Luckily, a study published in the journal Nutrients found adding lean pork to the Mediterranean diet does not alter or diminish the diet's cognitive benefits. Researchers are calling it the Mediterranean-pork or Med-pork diet.
What did the researchers find?
Lead researcher Alexandra Wade, Ph.D., and a team from the University of South Australia adapted the Mediterranean diet to include two to three weekly servings of fresh, lean pork and studied the effects. Participants were between 45 and 80 years old, and a portion of the group ate the Med-pork diet, while another portion was prescribed a low-fat diet (often used to reduce the risk of heart disease). They were then tested on brain-processing speed and emotional functioning.
People on the Med-pork diet showed greater performance in cognitive functioning than those on the low-fat diet. Proving the advantages of the Mediterranean diet remain the same even with two to three servings of pork.
Why does this matter?
Most Americans follow a standard Western diet high in red meat, processed foods, and sugar. Scientists hope that by moderately incorporating one type of red meat into this meal plan, it will become more appealing to a larger group.
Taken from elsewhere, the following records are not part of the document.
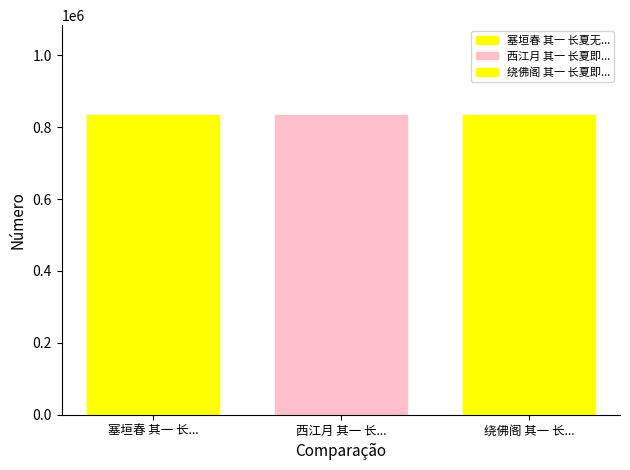

Count the number of data series in this chart.

3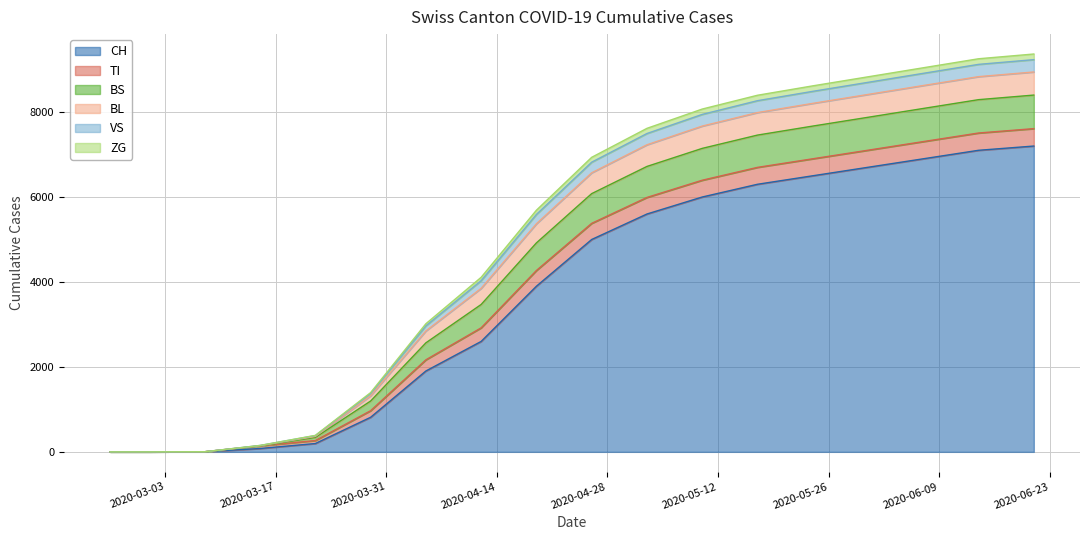

How many data points in BL are less than 6820?

9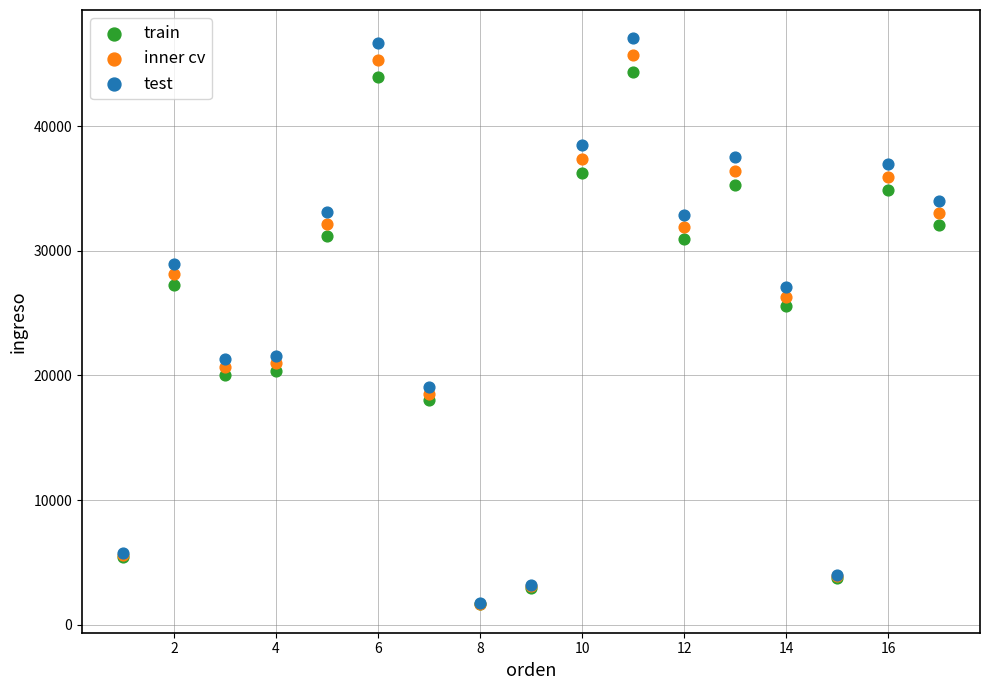

In the test series, what Y value is closest to 24390?

27114.1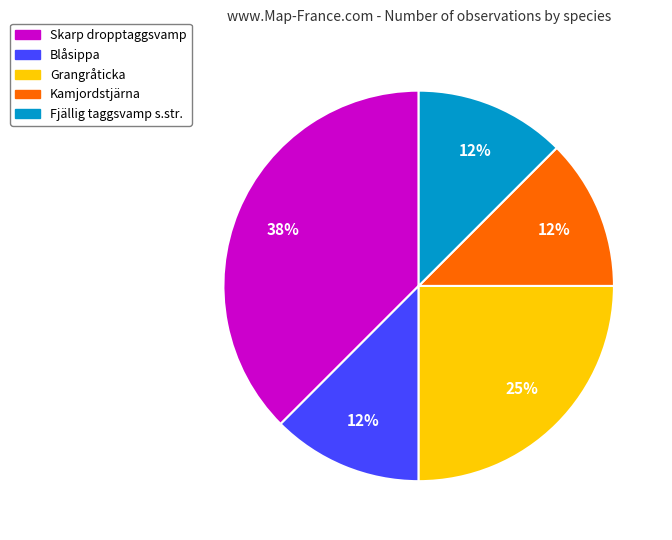

Combined, do Grangråticka and Kamjordstjärna account for over 50%?

No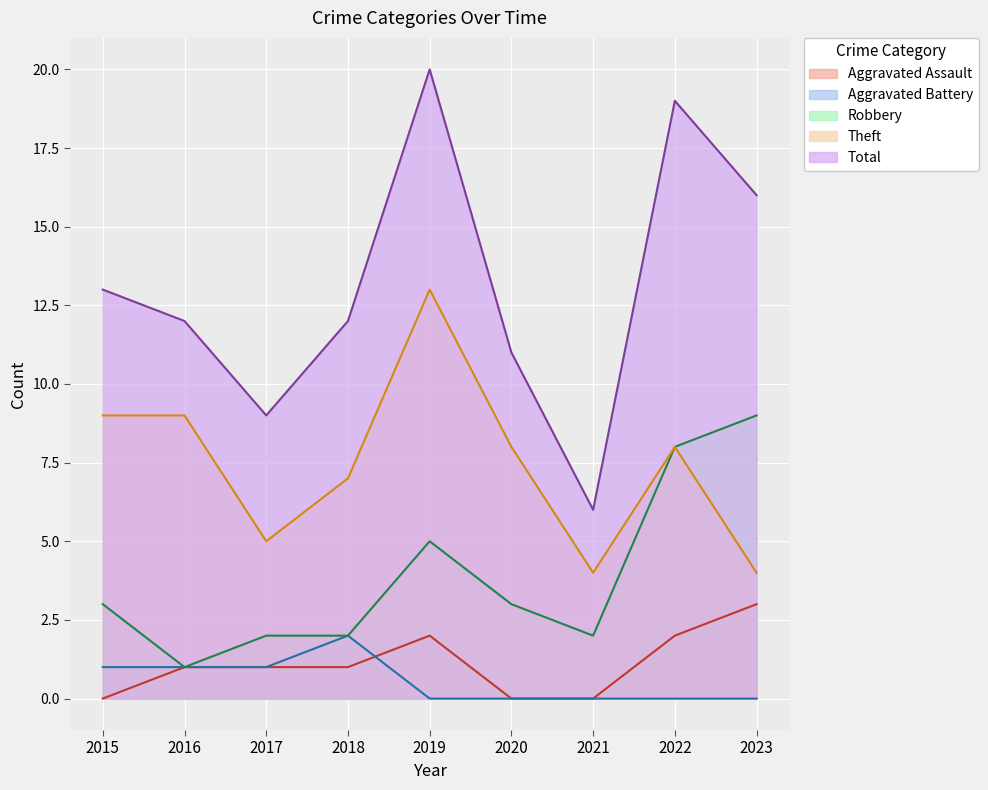

Where does the Aggravated Assault series first go above 1?

2019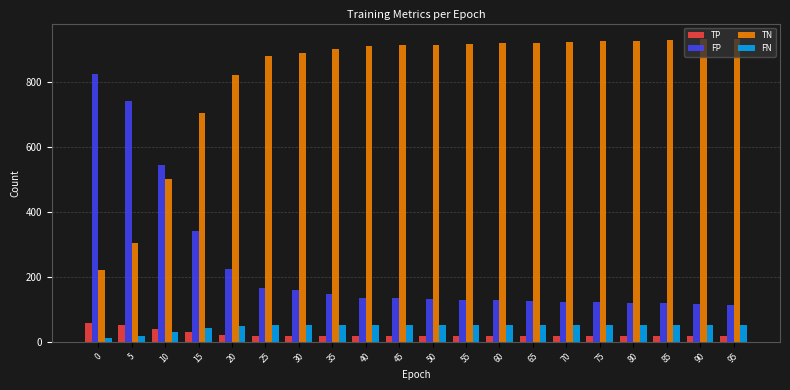

What value does the FP series have at 75?

122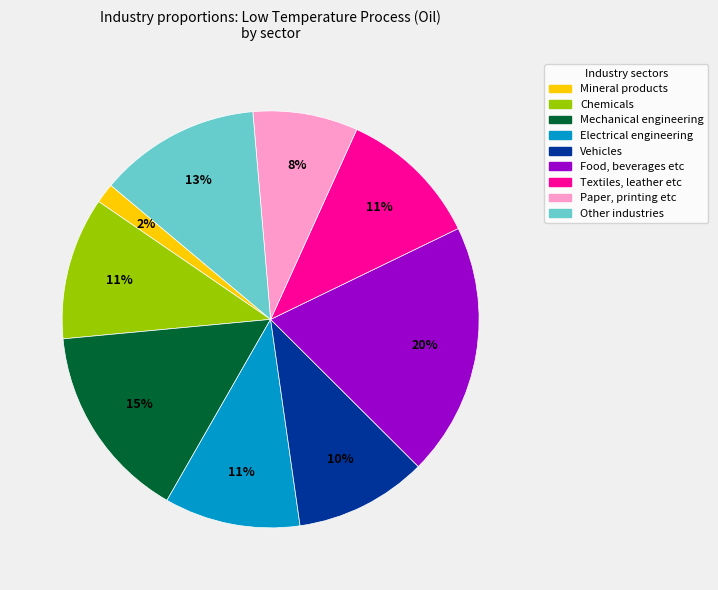

To the nearest percent, what portion does Electrical engineering represent?

11%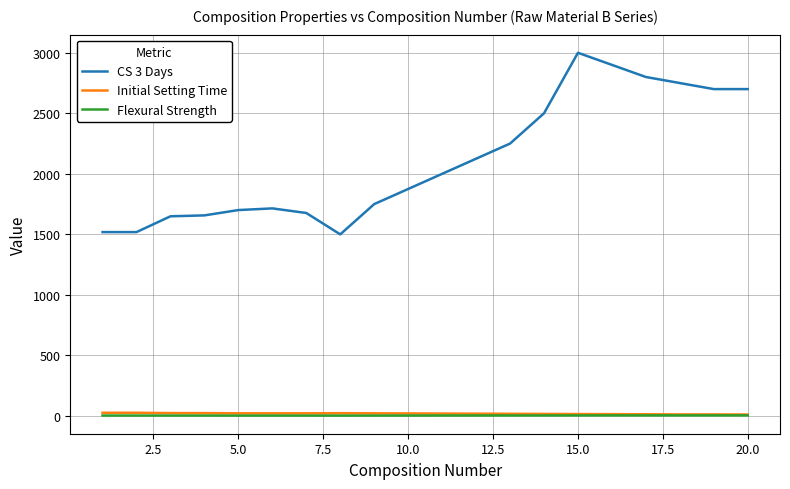

What is the difference between the maximum and minimum values in the CS 3 Days series?

1500.0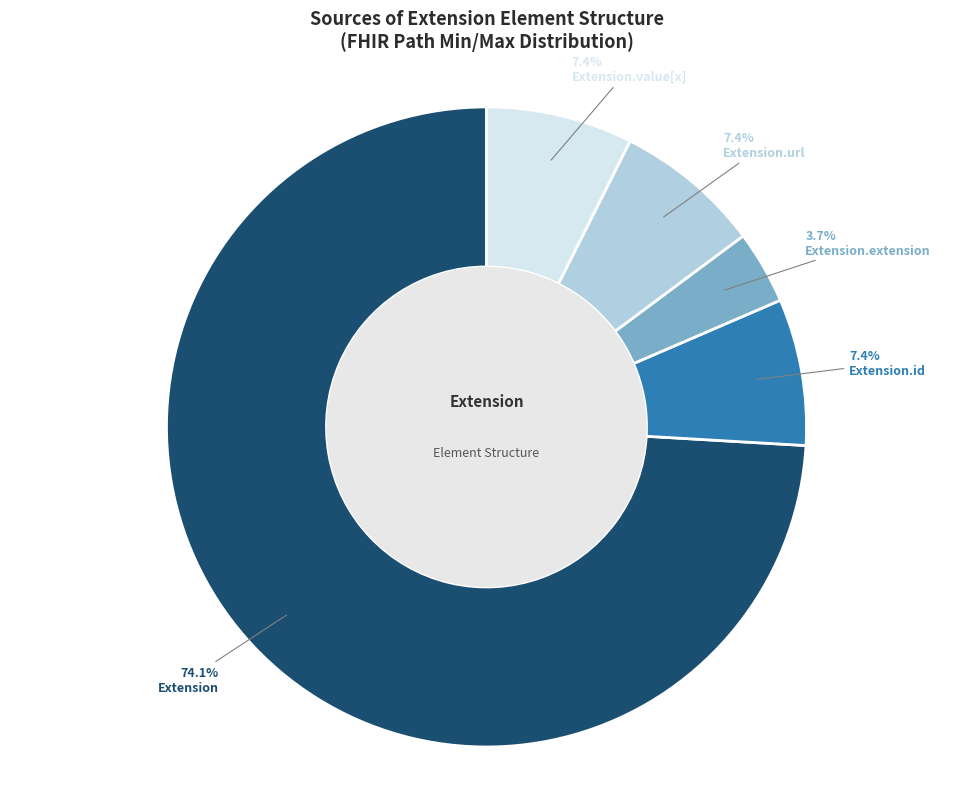

Is there any slice that represents more than half of the pie?

Yes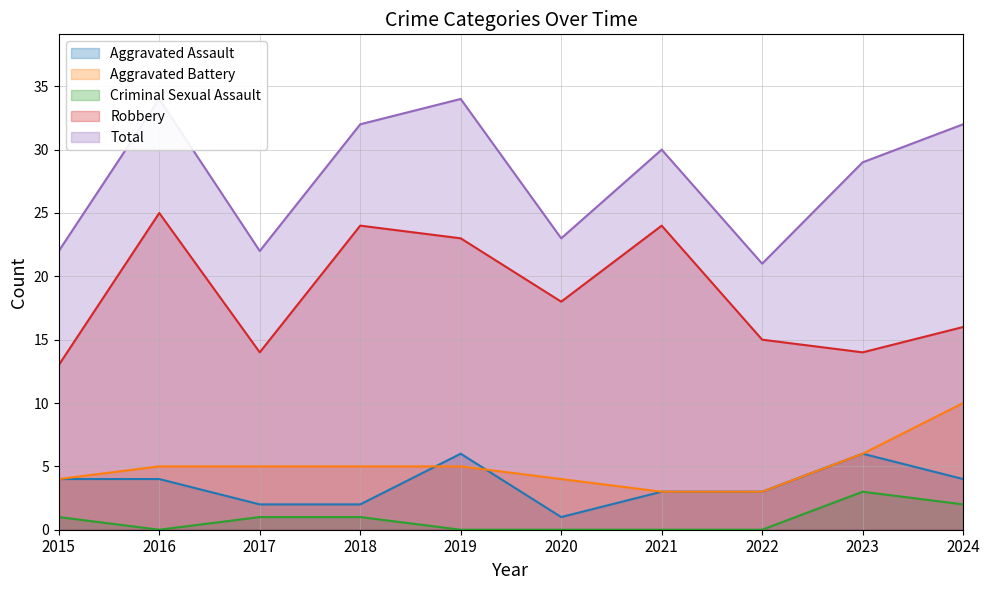

At which category is the sum across all series the highest?

2016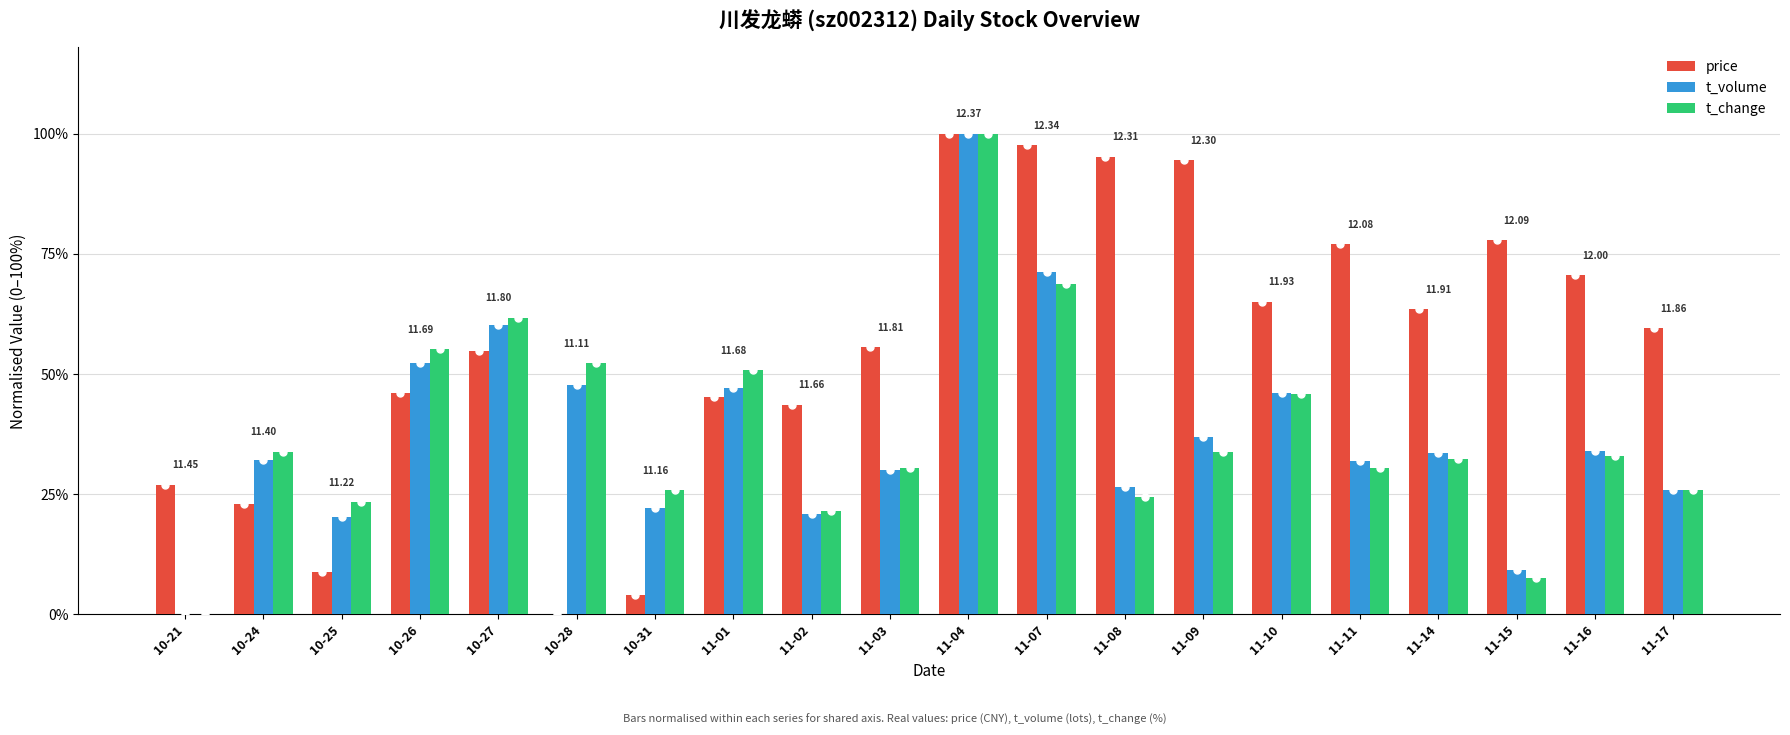

Are the bars horizontal?

No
Implementing the Mediterranean-pork diet into the broader population would also reduce beef production, which contributes to greenhouse gas emissions, according to the U.S. Department of Agriculture. "Pork production emits only a fraction of the greenhouse gases compared to beef," Wade said in a news release, "and the Med-Pork diet is really ticking all boxes—taste, health, and environment."
These environmental and cognitive effects combined can create a healthier future for the aging population, who are expected to outnumber children in the coming years. Dementia and cardiovascular health are concerns for seniors, but these new lifestyle changes can support both the brain and the heart.
"We're hoping that more people will find this dietary pattern to be more in line with their accustomed eating patterns and therefore more adoptable," Wade said.